● **Prompt**
From the review on erythropoietin, transcribe the passage that begins at the words "1 Centre for" and stops after "please log on.", keeping every word as it stands.

(Excerpt provided Opens)

Open Access Review

Erythropoietin in the intensive care unit: beyond treatment of anemia

Nimesh SA Patel1*, Massimo Collino2, Muhammad M Yaqoob1 and Christoph Thiemermann1

Author Affiliations

1 Centre for Translational Medicine & Therapeutics, Queen Mary University of London, William Harvey Research Institute, Barts and The London, London, UK

2 Department of Anatomy, Pharmacology and Forensic Medicine, University of Turin, Turin, Italy

For all author emails, please log on.

Annals of Intensive Care 2011, 1:40  doi:10.1186/2110-5820-1-40

Published: 23 September 2011

Abstract

Erythropoietin (EPO) is the major hormone stimulating the production and differentiation of red blood cells. EPO is used widely for treating anemia of critical illness or anemia induced by chemotherapy. EPO at pharmacological doses is used in this setting to raise hemoglobin levels (by preventing the apoptosis of erythroid progenitor cells) and is designed to reduce patient exposure to allogenic blood through transfusions. Stroke, heart failure, and acute kidney injury are a frequently encountered clinical problem. Unfortunately, in the intensive care unit advances in supportive interventions have done little to reduce the high mortality associated with these conditions. Tissue protection with EPO at high, nonpharmacological doses after injury has been found in the brain, heart, and kidney of several animal models. It is now well known that EPO has anti-apoptotic effects in cells other than erythroid progenitor cells, which is considered to be independent of EPOs erythropoietic activities. This review article summarizes what is known in preclinical models of critical illness and discusses why this does not correlate with randomized, controlled clinical trials.

(Excerpt provided Closes)
(Extracted material Opens)

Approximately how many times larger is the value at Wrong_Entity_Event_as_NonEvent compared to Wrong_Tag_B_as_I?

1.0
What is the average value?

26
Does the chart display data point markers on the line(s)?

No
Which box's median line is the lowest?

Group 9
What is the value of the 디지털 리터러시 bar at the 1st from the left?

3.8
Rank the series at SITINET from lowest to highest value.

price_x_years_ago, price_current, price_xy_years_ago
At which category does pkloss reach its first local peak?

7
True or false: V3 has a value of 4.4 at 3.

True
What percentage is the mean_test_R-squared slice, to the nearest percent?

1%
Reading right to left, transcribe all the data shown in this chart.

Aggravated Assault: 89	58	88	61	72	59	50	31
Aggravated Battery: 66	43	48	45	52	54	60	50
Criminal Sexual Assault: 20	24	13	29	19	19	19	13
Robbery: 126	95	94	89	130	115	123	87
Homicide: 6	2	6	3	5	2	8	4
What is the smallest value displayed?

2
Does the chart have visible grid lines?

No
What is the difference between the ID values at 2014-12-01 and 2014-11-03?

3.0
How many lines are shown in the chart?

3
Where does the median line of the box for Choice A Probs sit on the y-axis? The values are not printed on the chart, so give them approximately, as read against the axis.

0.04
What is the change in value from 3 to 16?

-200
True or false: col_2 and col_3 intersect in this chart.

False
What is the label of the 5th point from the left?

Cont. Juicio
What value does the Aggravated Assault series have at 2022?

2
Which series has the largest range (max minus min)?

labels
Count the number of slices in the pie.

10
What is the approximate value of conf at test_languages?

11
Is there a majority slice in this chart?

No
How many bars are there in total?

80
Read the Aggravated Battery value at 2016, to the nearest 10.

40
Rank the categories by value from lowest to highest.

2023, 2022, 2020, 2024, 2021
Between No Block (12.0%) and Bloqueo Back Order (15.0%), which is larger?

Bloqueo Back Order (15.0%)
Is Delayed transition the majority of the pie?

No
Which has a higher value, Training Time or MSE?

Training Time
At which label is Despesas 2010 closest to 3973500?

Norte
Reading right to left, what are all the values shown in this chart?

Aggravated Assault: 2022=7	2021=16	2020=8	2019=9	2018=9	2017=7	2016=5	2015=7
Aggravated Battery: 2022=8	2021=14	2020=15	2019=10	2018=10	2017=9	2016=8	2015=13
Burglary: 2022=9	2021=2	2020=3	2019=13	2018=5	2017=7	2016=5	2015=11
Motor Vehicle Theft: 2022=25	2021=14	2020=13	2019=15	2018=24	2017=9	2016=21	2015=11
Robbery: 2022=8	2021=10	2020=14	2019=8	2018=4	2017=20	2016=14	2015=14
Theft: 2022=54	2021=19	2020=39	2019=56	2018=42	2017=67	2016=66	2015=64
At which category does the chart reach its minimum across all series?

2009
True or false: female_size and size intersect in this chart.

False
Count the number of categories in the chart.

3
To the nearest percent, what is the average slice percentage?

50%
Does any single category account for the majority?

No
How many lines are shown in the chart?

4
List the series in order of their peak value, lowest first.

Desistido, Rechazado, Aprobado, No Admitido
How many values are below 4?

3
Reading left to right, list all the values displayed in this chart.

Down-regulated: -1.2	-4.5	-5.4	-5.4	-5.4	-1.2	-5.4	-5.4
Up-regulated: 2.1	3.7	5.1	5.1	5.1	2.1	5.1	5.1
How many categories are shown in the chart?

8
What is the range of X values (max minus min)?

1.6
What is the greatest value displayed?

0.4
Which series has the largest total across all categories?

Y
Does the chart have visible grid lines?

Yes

(Extracted material Closes)

● **Finished exercise**
1 Centre for Translational Medicine & Therapeutics, Queen Mary University of London, William Harvey Research Institute, Barts and The London, London, UK

2 Department of Anatomy, Pharmacology and Forensic Medicine, University of Turin, Turin, Italy

For all author emails, please log on.